This is really just a short post to talk about how beautiful Nate Powell’s Any Empire is. I don’t want to ruin the story for you, so I won’t try to review or summarize any of the plot–it’s an affective text in that everything good I got out of it came from my emotional reactions and affinities that I have for its characters. I will say that the book eschews traditional storytelling and goes for a much more disconnected and memory-oriented, free associative way of communicating.
I guess I should post some pages to illustrate what I mean.
I think this page is brilliant by any standard. Powell takes two sequential full-length portraits of a mother and a daughter and then splits them into six. The way that we read comics (left/right/down) means that we are forced to combine all of the aspects of the two distinct times into one scene. The scene is supposed to resonate in our mind as a clean cut of a film, showing a woman comforting her daughter while smoking, and the camera pans to their feet before it cuts to a different scene (in this case, another page). The dialogue also pushes us along, taking the reader from the faciality of the page into the mixed tones of the lower panels, which also mimics the subject being discussed; violence, and shame about violence, makes us look at our feet. We should feel like children, and at that point in the narrative, I was ashamed of what I knew was going on. You’ll have to read it to see what I mean.
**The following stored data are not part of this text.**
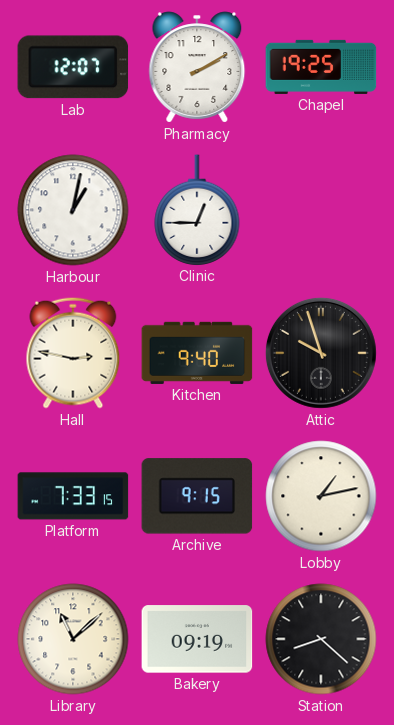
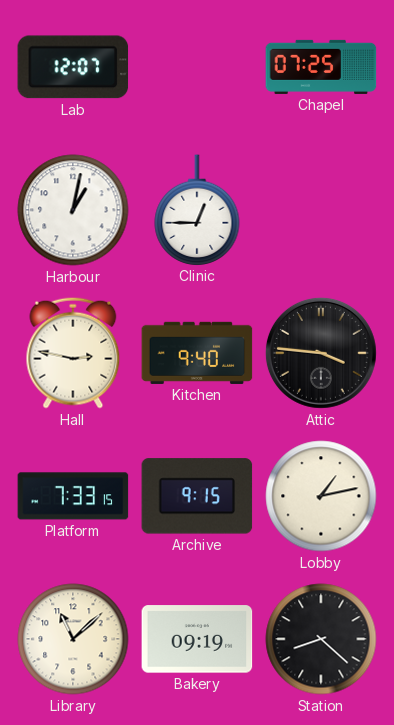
Pharmacy: 2:10 -> none
Chapel: 19:25 -> 07:25
Attic: 9:57 -> 3:46
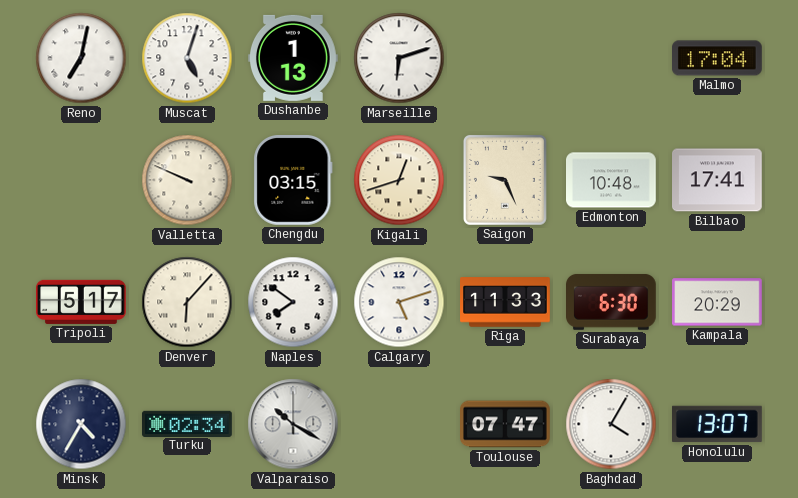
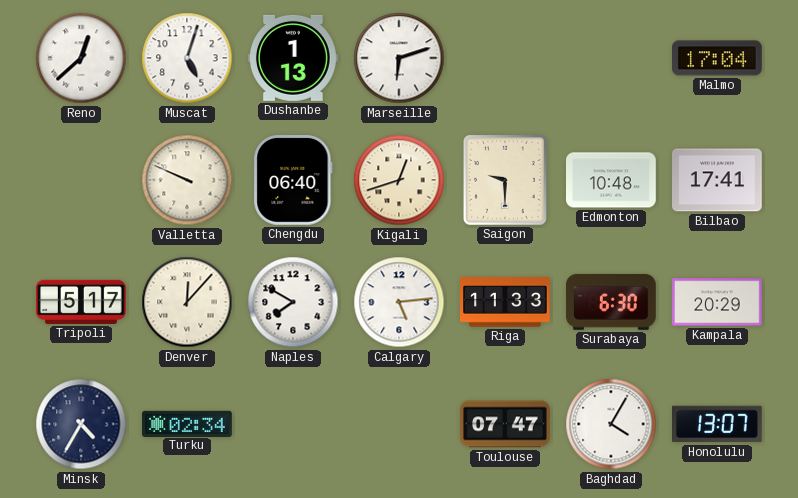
Reno: 7:02 -> 12:38
Chengdu: 03:15 -> 06:40
Saigon: 9:26 -> 9:30
Denver: 6:07 -> 12:07
Naples: 7:51 -> 7:50
Calgary: 5:12 -> 5:14
Valparaiso: 10:20 -> none
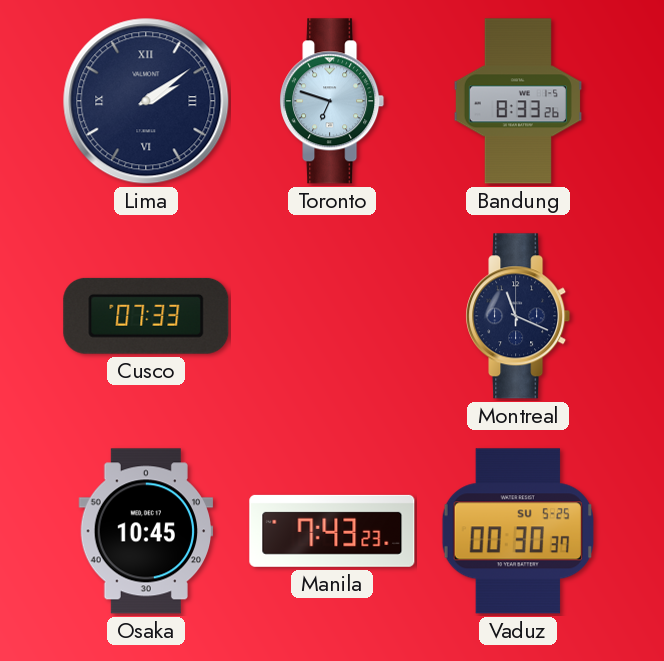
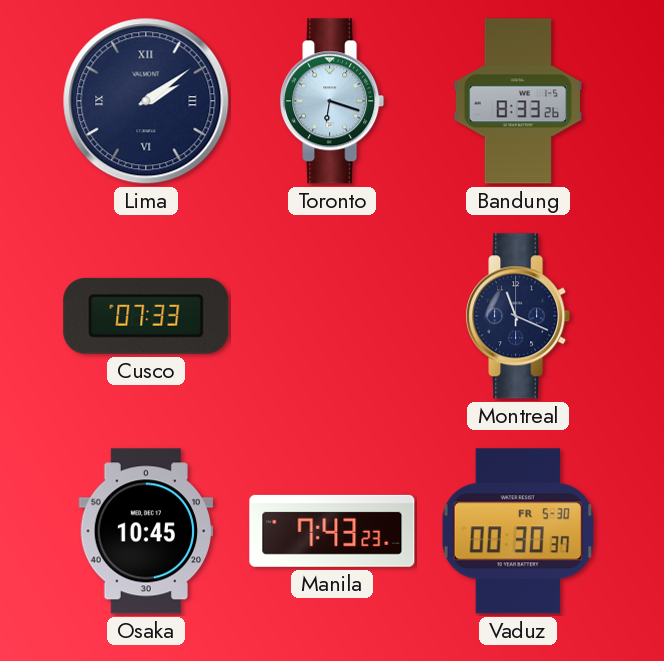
Toronto: 6:48 -> 6:18
Vaduz date: SU 5-25 -> FR 5-30
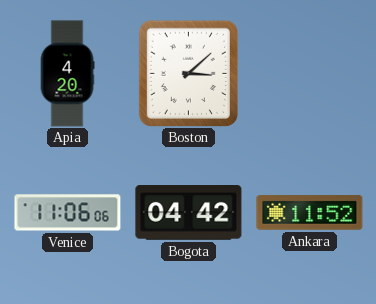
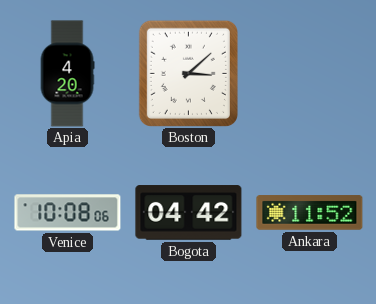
Venice: 11:06 -> 10:08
Another page that I thought was pure brilliance:
The dotted line panels are obviously flashbacks, and explanatory ones at that. I think there’s something more brilliant going on, though, and it is the sense of space that Powell gives us. We start with a wide establishing shot and move into a gym. We don’t stop there, however. We get a close up of on intense expression with a bruise under it, and we zoom in even more, but this time back into the past. Then we zoom out, still in the past, a transition between the present and history that was breached seamlessly, and we have a panel of the past that is bigger than anything else on the page. Within that, we have a smaller panel of a dream, a wish, a thought.
We are supposed to understand here that the event of drawing on the eye, and the thought that created that desire, is more important than the world that the kid lives in. The line between reality and fiction is pointless when desire enters the picture; desire overcodes and takes over the banal physical world, dominates it, drives it out of the space of the page.
That’s all I have. Maybe these pages will encourage you to go try out Any Empire. I think it is amazing, and his previous book, Swallow Me Whole, is my favorite comic of all time.